15 June 2018
Researchers significantly improve patients' diet by changing the way advice is delivered.
Researchers at King’s College London Dental Institute have found that the way dietary advice is delivered has a demonstrable impact on whether it is followed by a patient.
A large proportion of medical and dental diseases are preventable and related to a person’s diet, but dietary advice given by health practitioners isn’t necessarily followed by patients. Patient education has had limited success in reducing disease prevalence in both medical and dental fields.
Measuring diet-related behavioural change can be tricky because patients don’t always tell the truth about their diet, and other methods, such as blood tests or weight measurements, are inconsistent and invasive. However, the diet can have immediate, irreversible effects on the teeth, providing a more reliable method of measuring changes in a person’s diet.
Researchers at the Dental Institute compared standard-of-care diet advice – essentially telling patients what to do (for example ‘consume less sugar’) – to a behaviour change technique known as ‘implementation-planning’ that suggests to patients different alternatives to their usual behaviour – (for example, ‘can you use sweeteners or honey instead of sugar in your tea?’). They then tracked changes in the patients’ diets by measuring tooth erosion.
They found that implementation planning has a positive effect. Those who received implementation planning significantly reduced their self-reported dietary acid intake between meals. The intervention group also had significantly reduced tooth wear compared to those receiving standard-of-care.

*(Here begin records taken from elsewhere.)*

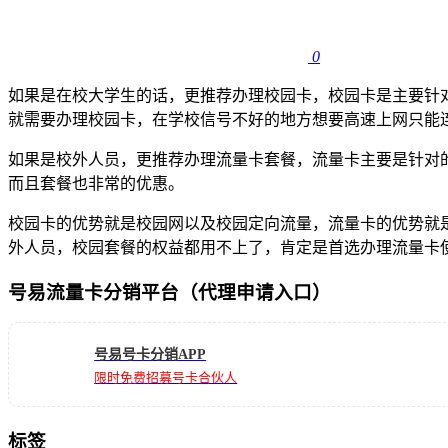
0
如果是在校大学生的话，更推荐办理校园卡，校园卡是主要针
就需要办理校园卡，在学校信号不好的地方想要高速上网只能连接
如果是校外人员，更推荐办理流量卡套餐，流量卡主要是针对
而且套餐也非常的优惠。
校园卡的优势就是校园网以及校园定向流量，流量卡的优势就
外人员，校园套餐的权益都用不上了，肯定是首选办理流量卡
号易流量卡分销平台（代理申请入口）
号易号卡分销APP
限时免费招募号卡合伙人
标签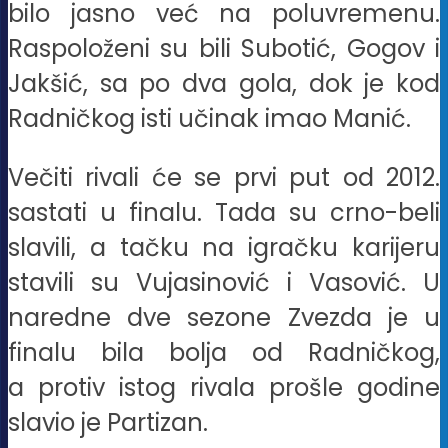
bilo jasno već na poluvremenu.
Raspoloženi su bili Subotić, Gogov i
Jakšić, sa po dva gola, dok je kod
Radničkog isti učinak imao Manić.
Večiti rivali će se prvi put od 2012.
sastati u finalu. Tada su crno-beli
slavili, a tačku na igračku karijeru
stavili su Vujasinović i Vasović. U
naredne dve sezone Zvezda je u
finalu bila bolja od Radničkog,
a protiv istog rivala prošle godine
slavio je Partizan.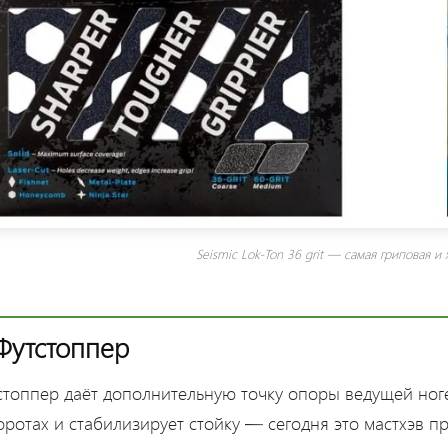
Seismic Lok-Ton 36 grit — самая гриповая и
 Футстоппер
стоппер даёт дополнительную точку опоры ведущей ноге
оротах и стабилизирует стойку — сегодня это мастхэв п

The study co-author Dr Saoirse O'Toole said:
"Given that the ability to influence diet is of particular interest in today’s society with the increasing incidence of obesity, type II diabetes and cardiovascular disease, changing dietary advice to implementation planning, and therefore ensuring patients follow the advice and change their habits to consuming less acidic and sugar foods, could have a big impact on patient medical and dental health."